How to complete this task
Begin at the line where "right eye: (44, 34)" appears and reproduce exactly every line through the end of the data below, both included, skipping pictures.

Provided data
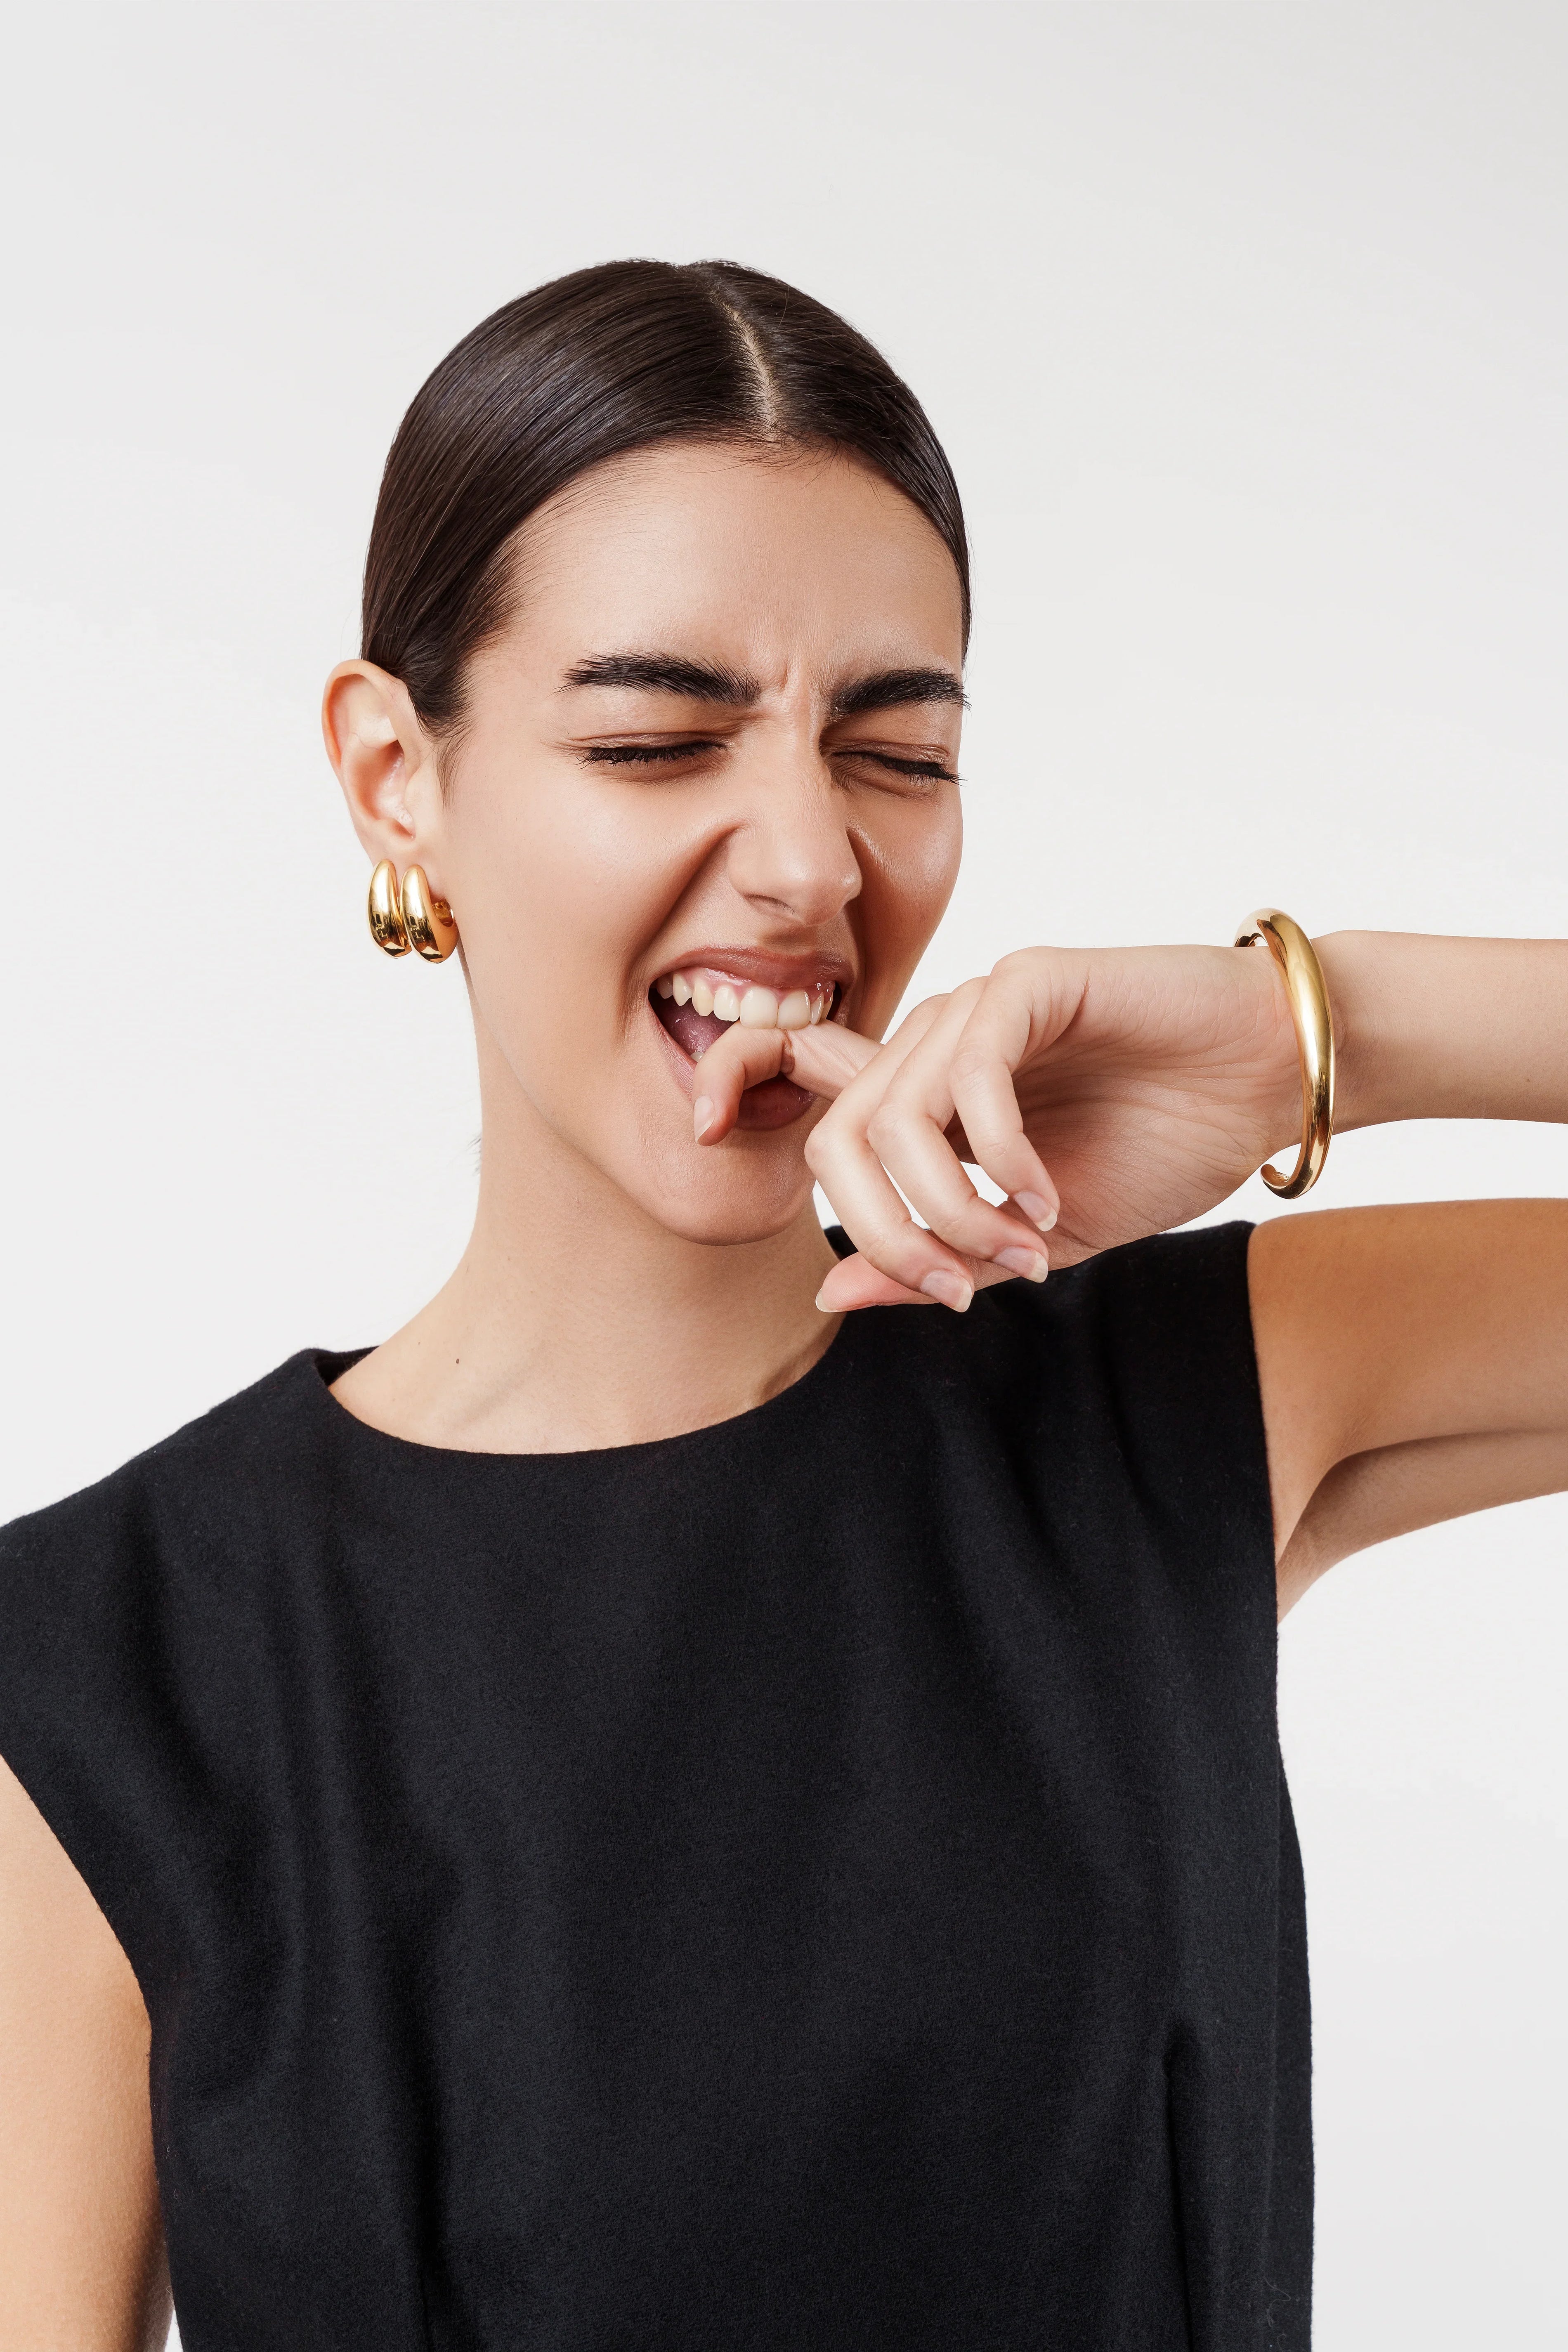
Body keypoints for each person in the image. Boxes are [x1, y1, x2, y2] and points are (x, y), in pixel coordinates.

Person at [1, 258, 1563, 2352]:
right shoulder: (106, 1663)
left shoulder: (1178, 1406)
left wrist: (1305, 1034)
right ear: (394, 777)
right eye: (656, 739)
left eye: (894, 752)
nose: (812, 862)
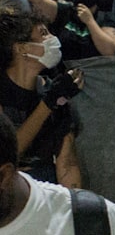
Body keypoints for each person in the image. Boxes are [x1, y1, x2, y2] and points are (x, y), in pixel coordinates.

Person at [0, 12, 83, 187]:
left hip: (44, 187)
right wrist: (49, 103)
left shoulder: (54, 89)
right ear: (21, 48)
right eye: (44, 34)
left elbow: (67, 164)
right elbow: (7, 154)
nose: (53, 39)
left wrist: (76, 206)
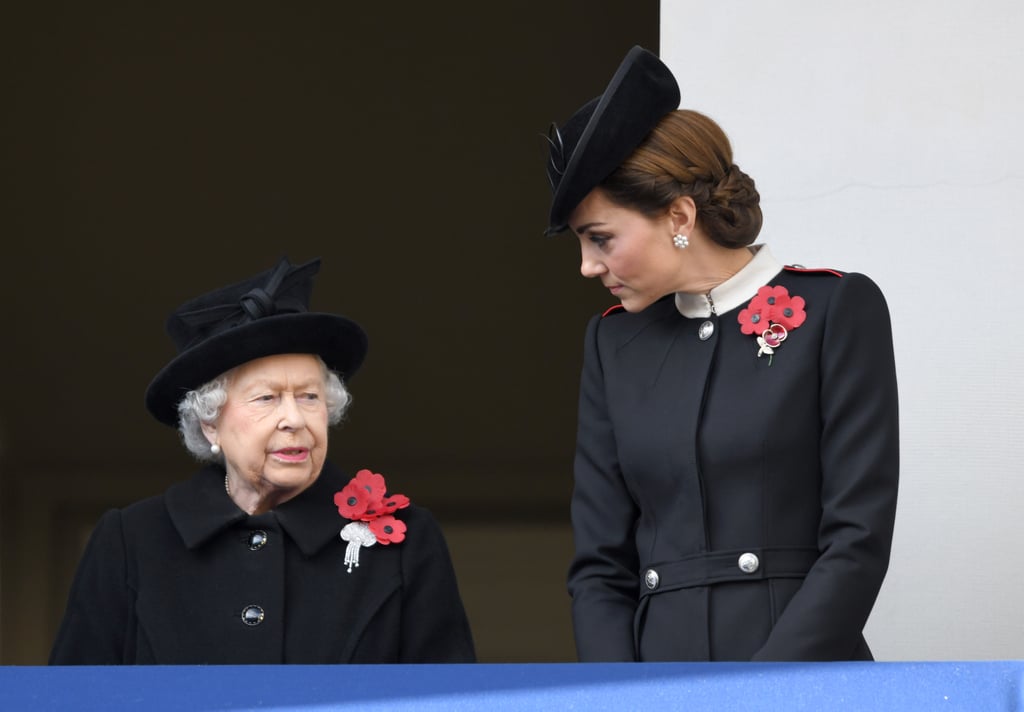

Solution to this exercise
right eye: (44, 34)
left elbow: (67, 164)
right elbow: (7, 154)
nose: (53, 39)
left wrist: (76, 206)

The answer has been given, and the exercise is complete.